_Task to complete_
Pull out every line of the items below that contains the string "instances". Case counts, so match capital and lowercase letters as given.

_Task data_

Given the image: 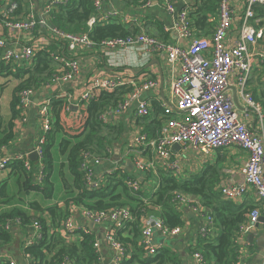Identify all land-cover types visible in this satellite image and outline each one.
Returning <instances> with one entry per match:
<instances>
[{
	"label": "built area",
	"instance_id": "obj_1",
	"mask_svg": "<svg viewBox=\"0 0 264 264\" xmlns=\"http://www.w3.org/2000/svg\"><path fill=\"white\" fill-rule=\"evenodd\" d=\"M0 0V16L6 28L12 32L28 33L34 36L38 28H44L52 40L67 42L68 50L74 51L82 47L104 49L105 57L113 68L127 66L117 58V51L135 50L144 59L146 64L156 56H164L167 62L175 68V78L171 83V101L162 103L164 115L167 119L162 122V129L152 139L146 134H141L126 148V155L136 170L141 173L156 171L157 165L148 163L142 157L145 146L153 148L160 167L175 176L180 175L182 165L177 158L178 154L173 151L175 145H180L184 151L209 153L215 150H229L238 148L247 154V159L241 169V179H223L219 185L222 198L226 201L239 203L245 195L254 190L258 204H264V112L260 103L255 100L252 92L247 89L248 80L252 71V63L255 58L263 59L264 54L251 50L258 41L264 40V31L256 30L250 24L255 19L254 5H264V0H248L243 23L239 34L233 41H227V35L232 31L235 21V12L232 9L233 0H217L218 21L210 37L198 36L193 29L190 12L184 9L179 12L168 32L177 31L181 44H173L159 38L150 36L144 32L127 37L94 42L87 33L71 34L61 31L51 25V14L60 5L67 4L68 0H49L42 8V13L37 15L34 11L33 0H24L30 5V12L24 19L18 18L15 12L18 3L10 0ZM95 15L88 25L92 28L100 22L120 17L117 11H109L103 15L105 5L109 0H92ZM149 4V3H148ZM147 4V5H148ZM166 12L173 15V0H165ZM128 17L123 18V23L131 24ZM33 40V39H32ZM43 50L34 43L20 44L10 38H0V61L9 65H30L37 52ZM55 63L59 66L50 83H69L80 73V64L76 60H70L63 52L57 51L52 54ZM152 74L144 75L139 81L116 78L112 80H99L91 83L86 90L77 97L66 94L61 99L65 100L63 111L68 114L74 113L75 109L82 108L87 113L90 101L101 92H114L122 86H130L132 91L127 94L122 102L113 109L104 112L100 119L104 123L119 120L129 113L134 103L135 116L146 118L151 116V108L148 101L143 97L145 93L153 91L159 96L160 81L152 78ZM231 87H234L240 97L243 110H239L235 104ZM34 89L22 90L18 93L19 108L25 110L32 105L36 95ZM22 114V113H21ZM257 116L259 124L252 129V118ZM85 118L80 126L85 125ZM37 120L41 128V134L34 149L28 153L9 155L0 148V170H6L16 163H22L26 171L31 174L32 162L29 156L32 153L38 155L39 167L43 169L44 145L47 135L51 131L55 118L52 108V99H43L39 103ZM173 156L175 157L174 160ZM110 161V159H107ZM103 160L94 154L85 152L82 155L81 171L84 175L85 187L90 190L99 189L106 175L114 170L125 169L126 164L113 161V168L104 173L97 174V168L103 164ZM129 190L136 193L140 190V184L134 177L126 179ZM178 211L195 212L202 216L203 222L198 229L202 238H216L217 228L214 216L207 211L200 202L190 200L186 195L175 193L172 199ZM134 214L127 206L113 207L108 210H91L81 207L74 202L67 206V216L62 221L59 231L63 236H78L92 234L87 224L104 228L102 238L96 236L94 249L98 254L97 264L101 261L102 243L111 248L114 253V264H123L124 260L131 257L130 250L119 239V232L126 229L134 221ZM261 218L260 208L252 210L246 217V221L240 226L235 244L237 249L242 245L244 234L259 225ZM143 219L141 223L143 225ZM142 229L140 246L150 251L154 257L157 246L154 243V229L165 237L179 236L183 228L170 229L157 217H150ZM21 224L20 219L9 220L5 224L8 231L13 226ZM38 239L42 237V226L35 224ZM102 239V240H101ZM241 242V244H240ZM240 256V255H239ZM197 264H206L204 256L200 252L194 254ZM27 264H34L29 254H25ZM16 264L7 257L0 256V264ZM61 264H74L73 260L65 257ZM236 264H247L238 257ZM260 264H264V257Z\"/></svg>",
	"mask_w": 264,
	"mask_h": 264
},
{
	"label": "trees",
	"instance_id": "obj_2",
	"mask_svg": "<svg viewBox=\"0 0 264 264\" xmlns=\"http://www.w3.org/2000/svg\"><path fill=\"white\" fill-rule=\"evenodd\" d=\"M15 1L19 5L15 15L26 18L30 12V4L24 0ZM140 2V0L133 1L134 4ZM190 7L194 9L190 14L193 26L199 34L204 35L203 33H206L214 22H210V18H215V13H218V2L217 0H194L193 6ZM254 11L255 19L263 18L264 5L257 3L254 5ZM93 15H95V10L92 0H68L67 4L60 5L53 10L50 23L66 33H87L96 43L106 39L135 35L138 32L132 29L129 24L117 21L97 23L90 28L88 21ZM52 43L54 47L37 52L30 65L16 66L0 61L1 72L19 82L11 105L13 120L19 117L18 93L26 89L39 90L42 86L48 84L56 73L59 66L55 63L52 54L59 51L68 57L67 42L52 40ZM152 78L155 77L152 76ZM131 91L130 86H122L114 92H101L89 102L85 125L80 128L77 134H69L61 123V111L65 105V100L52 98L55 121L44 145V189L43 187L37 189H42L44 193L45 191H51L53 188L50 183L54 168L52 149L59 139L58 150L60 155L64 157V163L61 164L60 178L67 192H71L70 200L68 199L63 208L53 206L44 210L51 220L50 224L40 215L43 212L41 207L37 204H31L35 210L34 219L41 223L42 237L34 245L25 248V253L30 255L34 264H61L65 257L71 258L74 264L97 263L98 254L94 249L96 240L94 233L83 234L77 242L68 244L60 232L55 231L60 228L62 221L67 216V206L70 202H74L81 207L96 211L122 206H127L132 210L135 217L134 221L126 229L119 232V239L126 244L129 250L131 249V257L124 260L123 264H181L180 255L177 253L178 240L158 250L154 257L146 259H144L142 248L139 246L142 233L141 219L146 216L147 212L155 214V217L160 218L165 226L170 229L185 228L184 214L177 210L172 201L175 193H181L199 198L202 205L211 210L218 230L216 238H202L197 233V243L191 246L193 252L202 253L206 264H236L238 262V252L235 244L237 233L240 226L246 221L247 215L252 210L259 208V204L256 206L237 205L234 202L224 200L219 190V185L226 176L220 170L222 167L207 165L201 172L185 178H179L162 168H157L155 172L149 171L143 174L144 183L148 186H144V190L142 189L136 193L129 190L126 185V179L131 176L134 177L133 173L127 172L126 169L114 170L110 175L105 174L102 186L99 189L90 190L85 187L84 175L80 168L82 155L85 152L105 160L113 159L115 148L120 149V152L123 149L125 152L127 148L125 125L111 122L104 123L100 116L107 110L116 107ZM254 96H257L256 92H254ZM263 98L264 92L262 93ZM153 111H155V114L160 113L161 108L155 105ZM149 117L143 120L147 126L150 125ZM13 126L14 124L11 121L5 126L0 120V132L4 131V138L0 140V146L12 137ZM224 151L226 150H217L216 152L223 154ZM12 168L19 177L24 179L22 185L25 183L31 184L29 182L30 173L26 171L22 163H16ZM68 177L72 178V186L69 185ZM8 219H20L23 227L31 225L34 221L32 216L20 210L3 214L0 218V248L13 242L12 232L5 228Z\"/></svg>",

_Task solution_
Returning <instances> with one entry per match:
<instances>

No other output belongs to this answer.